LONDON (ShareCast) - It's been a busy week for consumer stocks with Marks & Spencer's results the most high profile announcement, and once again the market has fixated on like-for-like sales, almost to the exclusion of all else.
Marks
& Spencer's UK like-for-like (LFL) sales fell 1.4% but the shares surged because investment analysts had braced themselves for a LFL decline of between 1.8% and 3.5%.
For the longer term investor the quarterly sales figures are just so much noise. Though the likes of Primark and Next may chip away at Marks's market share in the clothing sector, the company has seen challengers come and, if not exactly go, then in the case of British Home Stores and Matalan, effectively give up any pretensions to toppling Marks's crown.
Away from the like-for-like sales numbers Marks saw its online sales jump 28% while its overseas division saw revenue growth of 15.9%. These are surely the areas where M&S will be looking to drive profitability over the next few years, especially if it wants to see off the challenge of the likes of online fashion retailer ASOS (LSE: ASC.L - news) .

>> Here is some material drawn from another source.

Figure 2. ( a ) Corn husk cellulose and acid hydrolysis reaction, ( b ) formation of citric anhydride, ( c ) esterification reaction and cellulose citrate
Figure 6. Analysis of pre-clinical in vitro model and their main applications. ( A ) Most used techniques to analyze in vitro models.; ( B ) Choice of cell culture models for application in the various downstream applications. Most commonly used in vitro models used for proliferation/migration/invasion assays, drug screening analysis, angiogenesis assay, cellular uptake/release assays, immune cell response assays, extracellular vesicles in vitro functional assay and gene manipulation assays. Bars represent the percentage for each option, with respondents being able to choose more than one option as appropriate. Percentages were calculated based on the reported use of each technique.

This week ASOS's share price hit reverse after the company reported sales growth in the 13 weeks to 26 June of 52% (the company does not do LFL sales figures because, as an online retailer, it does not have to exclude the effect of newly opened stores).
Leaving aside the fact that M&S and just every other major High Street clothing retailer would be ecstatic about a 52% jump in turnover, the market had become used to triple digit growth, hence the punishment the share price took.

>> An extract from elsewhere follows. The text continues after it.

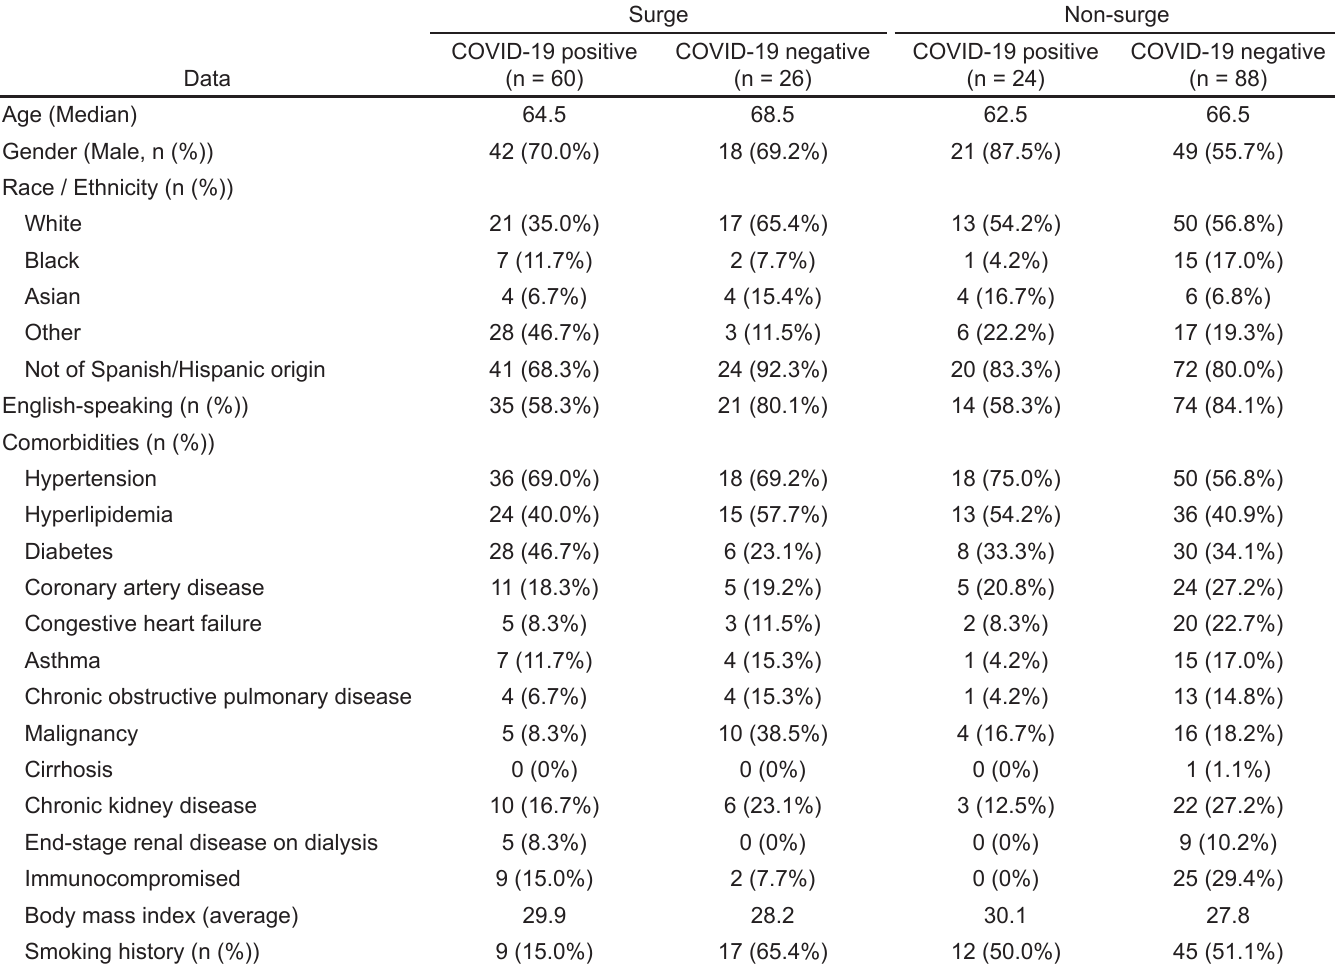
Table 1. Study population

Chief executive Nick Robertson told ShareCast the lower sales growth was due to the company taking stock planning measures that accounted for a more difficult retail climate.

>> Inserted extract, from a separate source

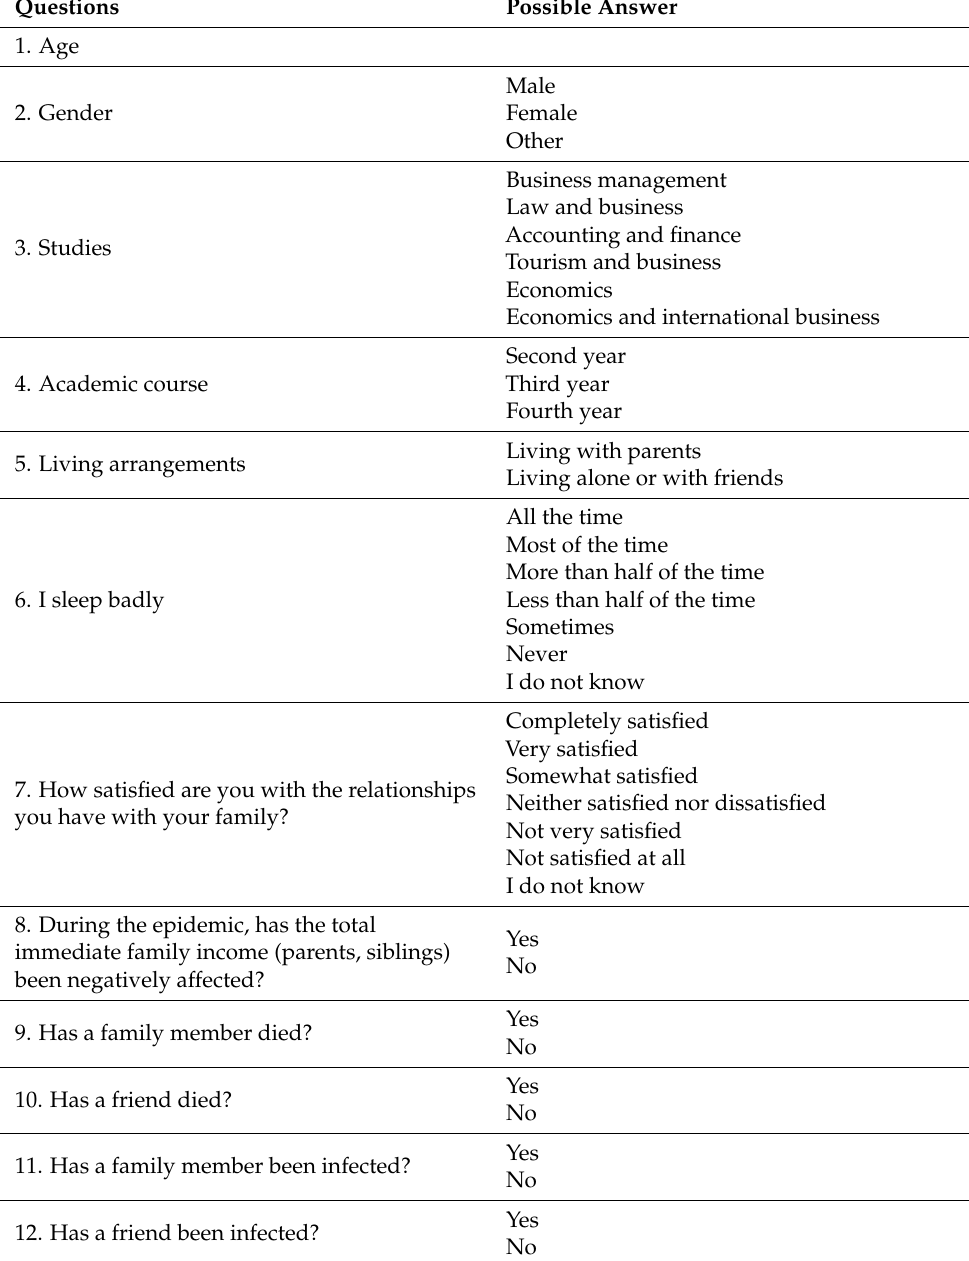
Table A1. SURVEY at Point 1 and Point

"We didn't approach the new year with the same gusto as we did in the past," he said.
Robertson added that, unlike many others, he did not see any green shoots, quipping that perhaps he should go to Specsavers to get his eyes tested.
The number of ASOS's active customers rose by 68% in the year to end of May, and chances are that many of these customers are not seeing any green shoots, either, but they are still buying, and they will buy in greater quantities once the recession ends. Robinson (LSE: RBN.L - news) pointed out that the age range ASOS targets, 16 to 34, has been hit particularly hard by rising unemployment.
Meanwhile, international sales rose 303% in the year to 31 May, which even Marks & Sparks would concede is no ordinary sales growth.
One retailer especially irked by the market's obsession with LFL sales this week was Game Group (LSE: GMG.L - news) , the computer gaming chain. It reported a 15.4% drop in like-for-like sales in the 21 weeks to 27 June but said it remains confident in the outlook for the full year.
Top line growth may have turned into top line contraction but to a certain extent the company is hostage to what the computer gaming publishers and hardware companies release. At the moment, the computer gaming console cycle has probably peaked, with gamers awaiting new offerings from Nintendo, X-Box and Sony (Munich: 853687 - news) . In the meantime, Wii Fit Plus, DJ Hero and sequels to best-sellers such as Pro Evolution Soccer are in the pipeline for the second half of the year.
The company is planning to open between 50 and 60 new stores before Christmas; these won't count this year towards like-for-like figures but the tills will still be rattling with money, especially now that Woolies and Zavvi are no longer around to siphon off trade.
The company also expects to improve margins by between 1.5 and 1.75 percentage points and to save £16m from the integration of the GameStation stores it bought last year, so the short term picture is not as bleak as the share price reaction may suggest.
In the medium term, as a Game Group shareholder I would be more worried about HMV muscling in on its gaming territory, while in the longer term the real danger to Game's business model comes from the success of online gaming (World of Warcraft has more than 11m online players) and digital software delivery from the likes of Steam, a digital library of gaming software.